Blasts Over Alcohol Injure 16 in Dagestan

Firemen standing beside the attacked liquor store in Makhachkala.

Sixteen people have been injured in bomb blasts in Makhachkala after two stores were attacked for selling alcohol during the Muslim holiday of Ramadan.

One self-made bomb was planted in the "24 Hours" shop by two unidentified people, police said, while the other two, left at another store that sold various spirits, were left undetonated due to heavy rain.

The attacks came late Sunday at the end of a particularly violent 24 hours in Dagestan.

On Saturday night, two unidentified men opened fire on a vehicle in Makhachkala, killing one of the republic's moderate clerics, Ilyas Ilyasov.

And while it seems attacks against stores selling alcohol have been happening with less frequency than attacks against religious clerics, they have become routine in Russia's most violent region, underpinning an increased Islamic radicalization of the republic. Several such attacks were reported in 2011.

The Caucasian Knot news agency says that the attacks stem from sharia law but that religion is not the sole motivating factor: The attackers are getting revenge on store owners for their refusal to pay  for permission to violate sharia law by selling alcohol. Thus, the situation mirrors the "protection" rackets that have been revealed elsewhere in Russia, albeit with a religious cover.

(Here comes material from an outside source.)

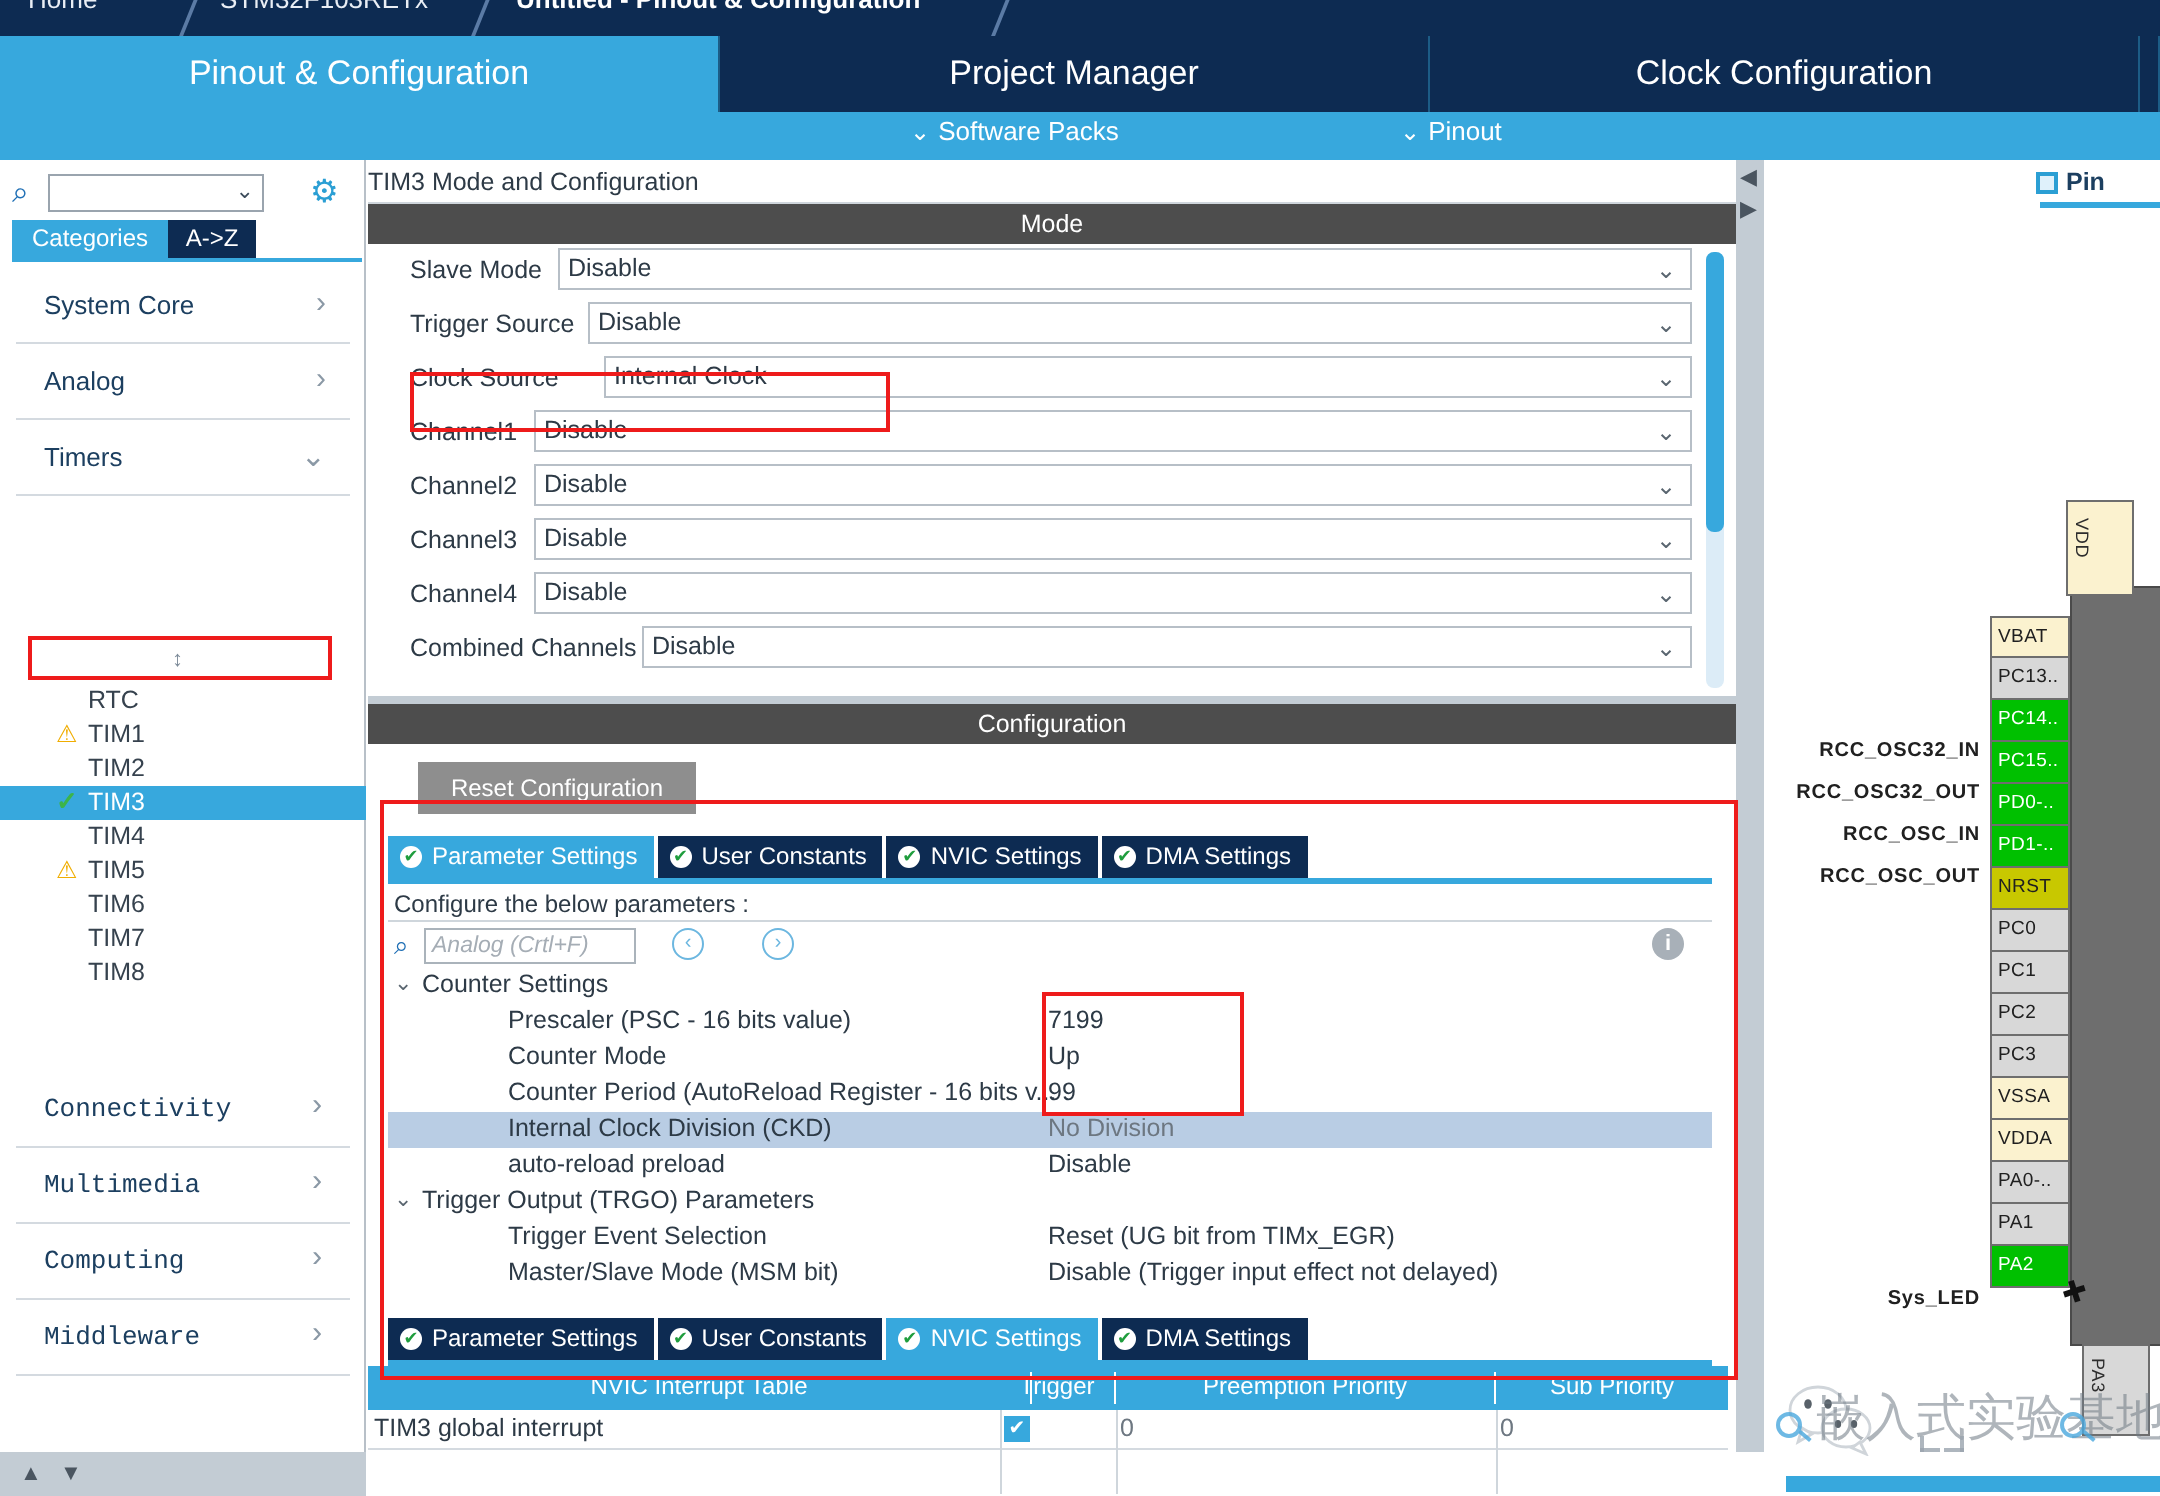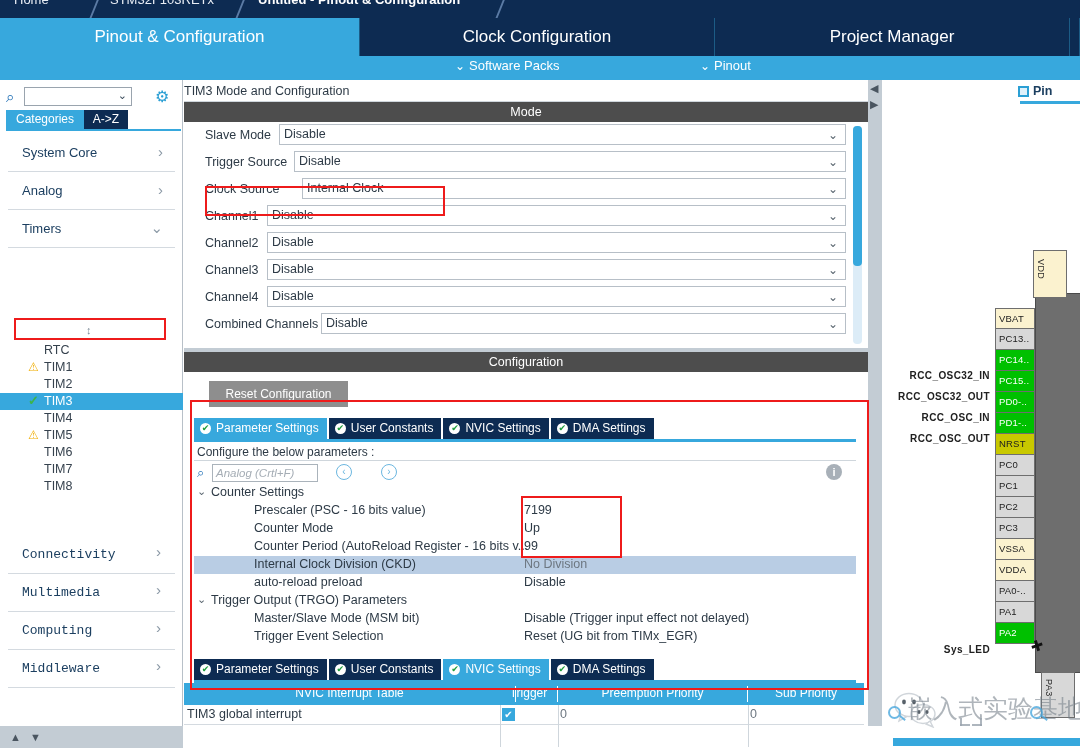"Clock Configuration" div.mtab { order: before "Project Manager" -> after "Project Manager" }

During Ramadan, devout Muslims are not allowed to consume food or drink liquids from dawn until sunset. Many Muslim countries, such as Saudi Arabia, Kuwait, Sudan, Iran, and Libya, prohibit the sale of alcohol throughout the entire year.

And though the North Caucasus is a far cry from those countries, the strict adherence to sharia law is rapidly becoming the norm there, even though a mere decade ago the situation in Dagestan and across the region was quite different, said Alexei Malashenko, scholar in residence at Carnegie Moscow Center.

"Last year, people would knock other people's drinks out of their hands if they were drinking in public, even if it was just kvass [a traditional Russian beverage made from black or rye bread that is lightly alcoholic]," he said. "People are afraid to drink today. You have to know where you can drink and whom you can drink with."

The process currently taking place in the North Caucasus is part of a broader shift toward the greater Islamization of many regions of the world, Malashenko said, with local authorities powerless to stop it.

Dagestan's new head, Ramazan Abdulatipov, appointed in January 2013, will likely face an uphill battle with radicalization.

In an apparent attempt to ease mounting tensions, Abdulatipov signed a law that bans the sale of alcohol during Ramadan, as well as from 8 p.m. until 10 a.m. throughout the year. But given Sunday's blasts, it is unclear whether the law has been effective.

"What we now have are typical Muslim enclaves within the territory of Russia," said Malashenko. "The new head, Abdulatipov, is a good and decent man, he wants stability, but he is powerless to stop the process of Islamization."